EMOCIONES ENCONTRADAS
Los niños y mozos de la cofradía formaban un prolongado séquito, vestidos a la usanza de la España del Siglo de Oro. A continuación, otra música triste se oía, mientras sonaban las campanas y una trompeta, tocada por un penitente, respondía con una nota prolongada y lamentable. El cofrade se cubría la cabeza con un capirote y arrastraba una pesada cadena ceñida a su cintura. Detrás de él avanzaba la imagen del Señor, un “Ecce-Homo” pintado en un estandarte negro. A ambos lados otros penitentes portaban los símbolos de la Pasión. Todo esto le hizo pensar en una recreación de los autos de fe, “de horrible memoria”.
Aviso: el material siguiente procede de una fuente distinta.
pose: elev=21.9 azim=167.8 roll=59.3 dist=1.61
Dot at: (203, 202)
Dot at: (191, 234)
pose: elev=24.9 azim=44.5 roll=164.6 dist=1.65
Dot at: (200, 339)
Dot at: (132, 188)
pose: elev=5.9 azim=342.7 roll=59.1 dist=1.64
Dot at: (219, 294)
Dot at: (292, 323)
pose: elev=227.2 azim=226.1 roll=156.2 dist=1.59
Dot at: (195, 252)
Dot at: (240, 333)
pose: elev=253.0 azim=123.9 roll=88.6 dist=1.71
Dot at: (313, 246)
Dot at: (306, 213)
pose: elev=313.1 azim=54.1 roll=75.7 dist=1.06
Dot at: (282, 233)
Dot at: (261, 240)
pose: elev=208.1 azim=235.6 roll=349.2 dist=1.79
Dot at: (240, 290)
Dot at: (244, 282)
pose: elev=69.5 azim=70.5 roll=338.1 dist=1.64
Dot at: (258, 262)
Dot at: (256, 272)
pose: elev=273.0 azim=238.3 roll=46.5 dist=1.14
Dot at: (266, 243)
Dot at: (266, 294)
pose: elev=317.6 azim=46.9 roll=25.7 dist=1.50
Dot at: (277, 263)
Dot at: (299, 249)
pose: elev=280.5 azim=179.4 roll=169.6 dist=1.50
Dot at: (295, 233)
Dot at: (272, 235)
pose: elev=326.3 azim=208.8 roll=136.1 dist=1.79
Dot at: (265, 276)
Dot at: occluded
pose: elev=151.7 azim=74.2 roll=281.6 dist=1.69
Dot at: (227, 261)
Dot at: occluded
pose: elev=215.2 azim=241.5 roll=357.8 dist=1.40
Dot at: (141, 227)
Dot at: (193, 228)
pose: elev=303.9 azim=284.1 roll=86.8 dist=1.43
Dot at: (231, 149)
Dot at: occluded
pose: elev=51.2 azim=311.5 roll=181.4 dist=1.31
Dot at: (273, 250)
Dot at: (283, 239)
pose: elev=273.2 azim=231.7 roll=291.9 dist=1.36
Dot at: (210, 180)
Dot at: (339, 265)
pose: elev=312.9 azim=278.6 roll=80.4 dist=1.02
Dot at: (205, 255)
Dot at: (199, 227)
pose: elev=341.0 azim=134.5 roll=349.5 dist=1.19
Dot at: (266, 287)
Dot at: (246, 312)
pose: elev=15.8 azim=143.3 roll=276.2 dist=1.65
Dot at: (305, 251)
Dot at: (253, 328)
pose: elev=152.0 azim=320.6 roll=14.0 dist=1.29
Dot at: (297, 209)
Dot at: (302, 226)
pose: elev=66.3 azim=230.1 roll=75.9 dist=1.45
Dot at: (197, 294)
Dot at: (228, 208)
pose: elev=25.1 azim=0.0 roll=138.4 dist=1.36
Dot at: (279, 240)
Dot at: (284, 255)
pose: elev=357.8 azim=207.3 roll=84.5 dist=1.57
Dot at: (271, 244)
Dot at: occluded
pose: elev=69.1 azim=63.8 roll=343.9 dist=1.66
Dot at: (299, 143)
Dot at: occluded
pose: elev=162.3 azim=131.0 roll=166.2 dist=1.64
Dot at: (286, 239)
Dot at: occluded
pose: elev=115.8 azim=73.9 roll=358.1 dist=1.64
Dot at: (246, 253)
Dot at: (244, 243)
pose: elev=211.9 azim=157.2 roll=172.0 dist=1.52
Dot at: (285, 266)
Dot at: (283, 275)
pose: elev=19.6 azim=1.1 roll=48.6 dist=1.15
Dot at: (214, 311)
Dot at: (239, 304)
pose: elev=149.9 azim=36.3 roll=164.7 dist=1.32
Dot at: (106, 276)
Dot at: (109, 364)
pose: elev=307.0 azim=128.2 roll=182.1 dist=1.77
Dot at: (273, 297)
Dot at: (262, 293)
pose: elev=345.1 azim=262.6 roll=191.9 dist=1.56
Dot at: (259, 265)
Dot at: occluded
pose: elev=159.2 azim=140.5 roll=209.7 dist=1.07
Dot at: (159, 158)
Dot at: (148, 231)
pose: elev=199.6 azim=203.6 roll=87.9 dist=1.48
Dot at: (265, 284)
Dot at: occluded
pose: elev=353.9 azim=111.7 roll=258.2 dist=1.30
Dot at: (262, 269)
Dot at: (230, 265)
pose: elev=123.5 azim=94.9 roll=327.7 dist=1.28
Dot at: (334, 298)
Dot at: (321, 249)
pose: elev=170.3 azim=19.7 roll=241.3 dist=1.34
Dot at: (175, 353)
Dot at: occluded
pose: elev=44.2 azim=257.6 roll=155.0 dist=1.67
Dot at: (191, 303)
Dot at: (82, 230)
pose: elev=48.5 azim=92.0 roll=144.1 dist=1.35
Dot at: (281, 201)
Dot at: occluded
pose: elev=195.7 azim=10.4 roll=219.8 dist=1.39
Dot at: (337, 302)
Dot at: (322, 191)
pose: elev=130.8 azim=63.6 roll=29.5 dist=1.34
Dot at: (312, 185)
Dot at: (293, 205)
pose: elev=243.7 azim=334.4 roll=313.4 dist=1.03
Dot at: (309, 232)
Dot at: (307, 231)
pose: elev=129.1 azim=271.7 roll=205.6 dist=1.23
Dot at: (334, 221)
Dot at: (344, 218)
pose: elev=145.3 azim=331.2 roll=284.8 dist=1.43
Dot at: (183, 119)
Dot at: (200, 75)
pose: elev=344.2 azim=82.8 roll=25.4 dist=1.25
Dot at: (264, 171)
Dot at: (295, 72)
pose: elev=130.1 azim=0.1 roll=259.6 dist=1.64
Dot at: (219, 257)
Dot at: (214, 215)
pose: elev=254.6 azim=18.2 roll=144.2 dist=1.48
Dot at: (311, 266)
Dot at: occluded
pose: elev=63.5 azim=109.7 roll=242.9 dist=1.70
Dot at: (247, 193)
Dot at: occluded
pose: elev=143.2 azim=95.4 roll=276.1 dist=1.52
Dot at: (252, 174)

Al fin apareció la figura de un Cristo crucificado escoltado por el Estado Mayor, cuyos miembros portaban un gran cirio, y detrás una banda de música acompañaba a la fuerza militar. El General Gobernador de Barcelona portaba, no sin dificultad, un enorme estandarte, regalado a la Iglesia. Más penitentes arrastrando cadenas precedían “el último cuadro de la función”, un gran catafalco de terciopelo negro sobre el que se situaba una imagen de Cristo.
Las contradicciones de lo que acababa de ver y sus convicciones religiosas hacen que, por un lado, rechace aquel espectáculo, pero a la vez se sienta atraída por algo que la hacían retroceder varios siglos. El candor del pueblo católico barcelonés la conmueve, pero a la vez aquel tosco realismo la hiere.
El Lunes Santo partieron hacia Montserrat y desde el monasterio prosiguieron su periplo peninsular. La estancia en Barcelona fue corta, pero intensa. En cualquier caso, le permitió a nuestra viajera entretenerse conociendo costumbres y celebraciones muy lejanas a su mentalidad protestante, causándole emociones encontradas.